Be present- Feeling a connection while being intimate is similar to feeling anything more deeply (no pun intended lol). Be present! Don't become preoccupied, don't overthink, don't rush. Enjoy yourself by being 100% in the game. Allow yourself to be fully immersed in enjoying the experience by paying attention to the details. Focus on how your spouses fingertips feel on your skin, or the smell their cologne/perfume. Notice everything, study your spouse, feel everything. You get it right? Side bar... The article would be way too long if I were to walk you through the tragic statistics of failed opportunities for the female orgasm. But ladies, its all in the breathing (deep breathing that does not constrict the ability to have a full body orgasm) and in being vulnerable and uninhibited.
Get a game or toy- There are games (i.e. sets of dice and cards) available for purpose that will give you detailed fun challenges to execute together (or in front of each other #spicy). I don't know what you might be into, but there is something for everyone. From the innocent feather and cuff variety to way more daring items.

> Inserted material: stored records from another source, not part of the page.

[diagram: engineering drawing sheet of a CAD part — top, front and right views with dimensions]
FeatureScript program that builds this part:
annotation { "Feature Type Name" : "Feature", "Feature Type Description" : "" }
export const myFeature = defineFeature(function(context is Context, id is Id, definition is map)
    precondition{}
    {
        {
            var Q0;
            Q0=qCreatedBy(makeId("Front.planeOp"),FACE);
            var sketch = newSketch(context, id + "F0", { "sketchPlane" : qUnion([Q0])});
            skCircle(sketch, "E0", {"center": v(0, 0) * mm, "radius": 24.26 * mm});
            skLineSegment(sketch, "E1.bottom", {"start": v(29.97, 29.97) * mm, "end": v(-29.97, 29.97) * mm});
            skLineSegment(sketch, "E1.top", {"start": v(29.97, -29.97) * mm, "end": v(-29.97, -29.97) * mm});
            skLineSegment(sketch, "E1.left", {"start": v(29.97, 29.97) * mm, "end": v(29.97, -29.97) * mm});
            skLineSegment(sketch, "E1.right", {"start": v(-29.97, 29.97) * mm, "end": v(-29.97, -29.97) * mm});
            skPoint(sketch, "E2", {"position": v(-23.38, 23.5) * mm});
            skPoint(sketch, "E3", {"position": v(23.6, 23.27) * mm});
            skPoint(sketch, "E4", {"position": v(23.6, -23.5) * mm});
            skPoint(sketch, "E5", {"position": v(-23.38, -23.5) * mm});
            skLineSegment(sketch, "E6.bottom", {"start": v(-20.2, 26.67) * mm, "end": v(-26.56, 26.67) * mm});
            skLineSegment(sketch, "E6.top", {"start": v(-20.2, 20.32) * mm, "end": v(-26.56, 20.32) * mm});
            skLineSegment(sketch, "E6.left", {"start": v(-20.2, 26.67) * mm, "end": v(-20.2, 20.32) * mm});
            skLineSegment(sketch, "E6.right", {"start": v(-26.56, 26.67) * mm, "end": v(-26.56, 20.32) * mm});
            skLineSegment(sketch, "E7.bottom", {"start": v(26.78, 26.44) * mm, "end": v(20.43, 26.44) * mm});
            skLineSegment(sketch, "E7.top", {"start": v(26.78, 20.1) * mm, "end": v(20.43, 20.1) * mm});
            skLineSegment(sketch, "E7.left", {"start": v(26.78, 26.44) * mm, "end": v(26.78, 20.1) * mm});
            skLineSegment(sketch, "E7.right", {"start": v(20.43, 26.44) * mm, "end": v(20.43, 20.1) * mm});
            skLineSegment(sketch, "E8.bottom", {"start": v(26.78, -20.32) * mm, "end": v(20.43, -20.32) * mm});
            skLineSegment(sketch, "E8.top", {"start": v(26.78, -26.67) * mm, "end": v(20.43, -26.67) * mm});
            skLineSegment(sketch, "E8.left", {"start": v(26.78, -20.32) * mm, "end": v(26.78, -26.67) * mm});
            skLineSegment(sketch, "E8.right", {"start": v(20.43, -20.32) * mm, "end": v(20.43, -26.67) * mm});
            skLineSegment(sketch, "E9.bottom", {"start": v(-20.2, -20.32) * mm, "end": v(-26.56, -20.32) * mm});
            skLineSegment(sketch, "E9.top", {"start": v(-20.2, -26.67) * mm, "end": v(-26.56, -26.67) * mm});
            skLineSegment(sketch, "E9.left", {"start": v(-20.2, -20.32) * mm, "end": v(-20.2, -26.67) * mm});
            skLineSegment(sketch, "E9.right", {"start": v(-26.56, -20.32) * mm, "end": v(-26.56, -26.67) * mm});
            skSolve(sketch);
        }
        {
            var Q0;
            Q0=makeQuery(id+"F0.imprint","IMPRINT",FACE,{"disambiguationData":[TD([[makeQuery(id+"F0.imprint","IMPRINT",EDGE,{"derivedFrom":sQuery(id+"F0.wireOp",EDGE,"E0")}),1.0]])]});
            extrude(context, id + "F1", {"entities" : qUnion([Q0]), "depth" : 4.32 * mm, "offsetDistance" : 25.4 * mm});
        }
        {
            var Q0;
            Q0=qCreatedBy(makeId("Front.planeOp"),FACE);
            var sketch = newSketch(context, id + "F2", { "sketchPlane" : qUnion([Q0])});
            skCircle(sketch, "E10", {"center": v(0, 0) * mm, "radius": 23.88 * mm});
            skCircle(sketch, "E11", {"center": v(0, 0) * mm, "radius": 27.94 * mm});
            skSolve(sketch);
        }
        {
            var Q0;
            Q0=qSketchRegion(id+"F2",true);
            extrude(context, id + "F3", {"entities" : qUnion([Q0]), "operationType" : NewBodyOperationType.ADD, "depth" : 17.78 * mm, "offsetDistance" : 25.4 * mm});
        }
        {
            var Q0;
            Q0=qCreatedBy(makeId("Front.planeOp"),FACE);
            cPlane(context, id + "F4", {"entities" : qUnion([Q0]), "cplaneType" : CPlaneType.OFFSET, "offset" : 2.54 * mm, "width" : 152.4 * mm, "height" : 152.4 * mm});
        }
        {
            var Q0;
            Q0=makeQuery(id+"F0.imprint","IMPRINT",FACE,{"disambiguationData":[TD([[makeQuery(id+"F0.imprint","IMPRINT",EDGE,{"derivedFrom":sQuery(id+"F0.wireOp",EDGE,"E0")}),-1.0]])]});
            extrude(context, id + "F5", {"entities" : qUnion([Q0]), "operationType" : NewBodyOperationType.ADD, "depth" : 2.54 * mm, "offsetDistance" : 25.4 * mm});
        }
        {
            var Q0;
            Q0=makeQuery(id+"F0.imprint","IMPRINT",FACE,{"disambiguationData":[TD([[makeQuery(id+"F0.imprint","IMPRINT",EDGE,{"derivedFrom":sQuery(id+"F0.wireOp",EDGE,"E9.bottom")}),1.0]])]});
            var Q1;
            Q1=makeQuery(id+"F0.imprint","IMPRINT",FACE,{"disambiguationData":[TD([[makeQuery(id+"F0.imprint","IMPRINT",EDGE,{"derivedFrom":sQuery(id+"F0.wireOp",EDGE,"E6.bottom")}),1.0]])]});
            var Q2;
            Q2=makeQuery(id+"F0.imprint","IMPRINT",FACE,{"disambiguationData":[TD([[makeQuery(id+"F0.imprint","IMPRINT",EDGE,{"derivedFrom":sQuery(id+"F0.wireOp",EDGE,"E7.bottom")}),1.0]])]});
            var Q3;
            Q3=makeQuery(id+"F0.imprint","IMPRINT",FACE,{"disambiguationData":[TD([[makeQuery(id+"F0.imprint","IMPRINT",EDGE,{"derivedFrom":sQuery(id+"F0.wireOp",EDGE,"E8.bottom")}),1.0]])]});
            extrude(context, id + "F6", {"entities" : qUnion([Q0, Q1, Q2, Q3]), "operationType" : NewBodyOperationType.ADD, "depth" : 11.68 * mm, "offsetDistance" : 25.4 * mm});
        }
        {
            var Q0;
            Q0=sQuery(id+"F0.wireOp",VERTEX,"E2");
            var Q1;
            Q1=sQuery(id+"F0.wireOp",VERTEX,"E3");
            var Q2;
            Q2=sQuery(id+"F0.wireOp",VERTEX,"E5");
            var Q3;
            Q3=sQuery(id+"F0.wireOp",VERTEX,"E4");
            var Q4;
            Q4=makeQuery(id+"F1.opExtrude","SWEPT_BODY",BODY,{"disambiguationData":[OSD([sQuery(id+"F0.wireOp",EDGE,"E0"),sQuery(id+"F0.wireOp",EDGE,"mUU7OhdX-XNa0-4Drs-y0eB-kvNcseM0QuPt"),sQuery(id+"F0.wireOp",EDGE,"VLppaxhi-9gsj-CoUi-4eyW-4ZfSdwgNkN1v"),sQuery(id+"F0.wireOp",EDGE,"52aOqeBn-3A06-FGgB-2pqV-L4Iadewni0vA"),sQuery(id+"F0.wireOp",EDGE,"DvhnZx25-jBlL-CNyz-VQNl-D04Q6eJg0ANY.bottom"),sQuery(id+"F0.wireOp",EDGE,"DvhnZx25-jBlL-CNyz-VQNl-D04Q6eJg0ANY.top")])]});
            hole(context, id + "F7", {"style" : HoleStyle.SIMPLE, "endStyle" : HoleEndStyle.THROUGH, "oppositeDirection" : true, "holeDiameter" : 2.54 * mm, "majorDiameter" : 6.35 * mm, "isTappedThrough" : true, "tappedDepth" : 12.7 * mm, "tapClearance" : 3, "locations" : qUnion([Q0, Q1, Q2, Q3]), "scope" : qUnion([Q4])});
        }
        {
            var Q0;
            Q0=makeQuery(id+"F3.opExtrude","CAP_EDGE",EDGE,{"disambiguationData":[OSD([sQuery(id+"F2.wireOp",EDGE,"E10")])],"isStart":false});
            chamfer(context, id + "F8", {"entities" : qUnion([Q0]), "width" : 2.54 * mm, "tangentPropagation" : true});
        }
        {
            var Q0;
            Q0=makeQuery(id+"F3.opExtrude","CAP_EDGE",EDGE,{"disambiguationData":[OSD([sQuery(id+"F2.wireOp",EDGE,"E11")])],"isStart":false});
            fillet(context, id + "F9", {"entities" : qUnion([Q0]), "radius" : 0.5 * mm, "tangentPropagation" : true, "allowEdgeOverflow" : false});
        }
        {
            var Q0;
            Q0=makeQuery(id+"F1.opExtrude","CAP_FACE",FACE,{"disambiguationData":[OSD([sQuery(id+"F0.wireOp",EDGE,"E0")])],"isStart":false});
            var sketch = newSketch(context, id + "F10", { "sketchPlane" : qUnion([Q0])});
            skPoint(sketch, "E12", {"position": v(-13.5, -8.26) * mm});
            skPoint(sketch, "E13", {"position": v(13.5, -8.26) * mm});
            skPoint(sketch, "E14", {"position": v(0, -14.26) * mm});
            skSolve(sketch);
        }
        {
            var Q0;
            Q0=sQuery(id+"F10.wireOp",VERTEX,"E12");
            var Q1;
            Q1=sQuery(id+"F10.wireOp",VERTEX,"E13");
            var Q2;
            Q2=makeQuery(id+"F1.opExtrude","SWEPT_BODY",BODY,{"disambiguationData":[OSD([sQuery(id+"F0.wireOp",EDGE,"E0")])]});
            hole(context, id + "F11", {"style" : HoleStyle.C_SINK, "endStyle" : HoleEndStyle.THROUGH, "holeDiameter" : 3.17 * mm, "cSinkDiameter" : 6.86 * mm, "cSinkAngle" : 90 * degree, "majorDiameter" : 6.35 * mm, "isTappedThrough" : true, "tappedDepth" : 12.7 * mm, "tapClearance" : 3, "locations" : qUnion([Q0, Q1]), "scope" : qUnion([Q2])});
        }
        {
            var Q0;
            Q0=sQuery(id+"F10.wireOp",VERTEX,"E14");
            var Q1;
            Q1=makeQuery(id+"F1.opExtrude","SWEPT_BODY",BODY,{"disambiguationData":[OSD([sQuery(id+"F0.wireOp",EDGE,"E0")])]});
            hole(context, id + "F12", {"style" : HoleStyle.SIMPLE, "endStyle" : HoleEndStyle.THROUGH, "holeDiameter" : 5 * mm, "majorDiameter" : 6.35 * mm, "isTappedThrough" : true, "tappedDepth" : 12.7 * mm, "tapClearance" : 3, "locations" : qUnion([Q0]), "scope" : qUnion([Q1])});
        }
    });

Get rid of the secrets- Have you told your spouse your fantasies? Communicating your desires is an extremely vulnerable thing to do. Opening up to your spouse in that way is incredibly intimate. Talk about it. Give them a clue. Let them in on what makes you sweat. Let's not act like our spouses know everything we fantasize about. I'm sure there are at least a few that you can share.
Keep it safe- Im not advocating against B.D.S.M., I am encouraging you to provide a 'safe space' to communicate and experiment. You wouldn't want to be embarrassed by your spouse, laughed at, or mocked. Do not harm your spouse by doing that to them. Don't make them feel strange for what they might like. Likewise, you must be honest about what you are willing to perform and where your boundaries lie. You know your spouse best. Do what you can to make them feel comfortable when stepping outside of the comfort zone that you have built throughout the years. Reassure with words, touch, and humor (which is another tip from the American Psychological Association).